--- Recorded data ---

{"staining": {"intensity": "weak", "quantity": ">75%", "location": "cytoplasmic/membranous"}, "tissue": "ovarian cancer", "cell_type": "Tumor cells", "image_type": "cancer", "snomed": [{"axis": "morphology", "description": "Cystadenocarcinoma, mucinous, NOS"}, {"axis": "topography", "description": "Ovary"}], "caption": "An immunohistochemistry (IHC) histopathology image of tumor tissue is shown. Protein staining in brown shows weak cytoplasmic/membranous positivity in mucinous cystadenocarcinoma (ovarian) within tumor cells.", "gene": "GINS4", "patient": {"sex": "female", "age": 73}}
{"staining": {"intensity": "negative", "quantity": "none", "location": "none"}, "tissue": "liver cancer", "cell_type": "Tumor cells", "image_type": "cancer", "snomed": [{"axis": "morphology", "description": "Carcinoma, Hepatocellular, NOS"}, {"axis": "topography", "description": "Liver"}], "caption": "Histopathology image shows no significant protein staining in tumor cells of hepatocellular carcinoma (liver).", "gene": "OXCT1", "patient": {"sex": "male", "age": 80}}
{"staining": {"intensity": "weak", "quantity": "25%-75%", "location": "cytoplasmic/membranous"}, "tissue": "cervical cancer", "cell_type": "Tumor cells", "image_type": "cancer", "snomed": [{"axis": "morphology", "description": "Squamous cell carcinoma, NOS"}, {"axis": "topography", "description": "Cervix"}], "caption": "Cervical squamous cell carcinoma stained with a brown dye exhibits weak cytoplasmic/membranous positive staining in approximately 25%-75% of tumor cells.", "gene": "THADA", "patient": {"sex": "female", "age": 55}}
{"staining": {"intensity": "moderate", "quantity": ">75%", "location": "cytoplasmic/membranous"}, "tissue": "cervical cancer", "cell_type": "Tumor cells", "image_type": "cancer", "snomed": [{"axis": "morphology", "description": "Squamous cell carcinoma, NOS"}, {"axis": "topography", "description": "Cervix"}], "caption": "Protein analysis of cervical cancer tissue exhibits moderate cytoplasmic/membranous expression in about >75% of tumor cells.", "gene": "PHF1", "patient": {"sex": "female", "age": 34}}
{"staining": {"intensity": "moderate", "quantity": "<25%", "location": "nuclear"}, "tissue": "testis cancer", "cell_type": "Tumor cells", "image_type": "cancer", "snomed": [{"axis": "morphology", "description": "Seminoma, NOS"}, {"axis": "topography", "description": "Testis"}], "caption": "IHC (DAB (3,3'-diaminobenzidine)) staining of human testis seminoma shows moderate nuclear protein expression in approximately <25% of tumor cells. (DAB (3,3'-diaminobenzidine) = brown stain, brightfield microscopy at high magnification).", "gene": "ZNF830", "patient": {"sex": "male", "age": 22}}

---

What to work on:
What you retype should run from the first line of the entries above through the line containing "cell carcinoma stained", exactly and in full.

Result for this exercise:
{"staining": {"intensity": "weak", "quantity": ">75%", "location": "cytoplasmic/membranous"}, "tissue": "ovarian cancer", "cell_type": "Tumor cells", "image_type": "cancer", "snomed": [{"axis": "morphology", "description": "Cystadenocarcinoma, mucinous, NOS"}, {"axis": "topography", "description": "Ovary"}], "caption": "An immunohistochemistry (IHC) histopathology image of tumor tissue is shown. Protein staining in brown shows weak cytoplasmic/membranous positivity in mucinous cystadenocarcinoma (ovarian) within tumor cells.", "gene": "GINS4", "patient": {"sex": "female", "age": 73}}
{"staining": {"intensity": "negative", "quantity": "none", "location": "none"}, "tissue": "liver cancer", "cell_type": "Tumor cells", "image_type": "cancer", "snomed": [{"axis": "morphology", "description": "Carcinoma, Hepatocellular, NOS"}, {"axis": "topography", "description": "Liver"}], "caption": "Histopathology image shows no significant protein staining in tumor cells of hepatocellular carcinoma (liver).", "gene": "OXCT1", "patient": {"sex": "male", "age": 80}}
{"staining": {"intensity": "weak", "quantity": "25%-75%", "location": "cytoplasmic/membranous"}, "tissue": "cervical cancer", "cell_type": "Tumor cells", "image_type": "cancer", "snomed": [{"axis": "morphology", "description": "Squamous cell carcinoma, NOS"}, {"axis": "topography", "description": "Cervix"}], "caption": "Cervical squamous cell carcinoma stained with a brown dye exhibits weak cytoplasmic/membranous positive staining in approximately 25%-75% of tumor cells.", "gene": "THADA", "patient": {"sex": "female", "age": 55}}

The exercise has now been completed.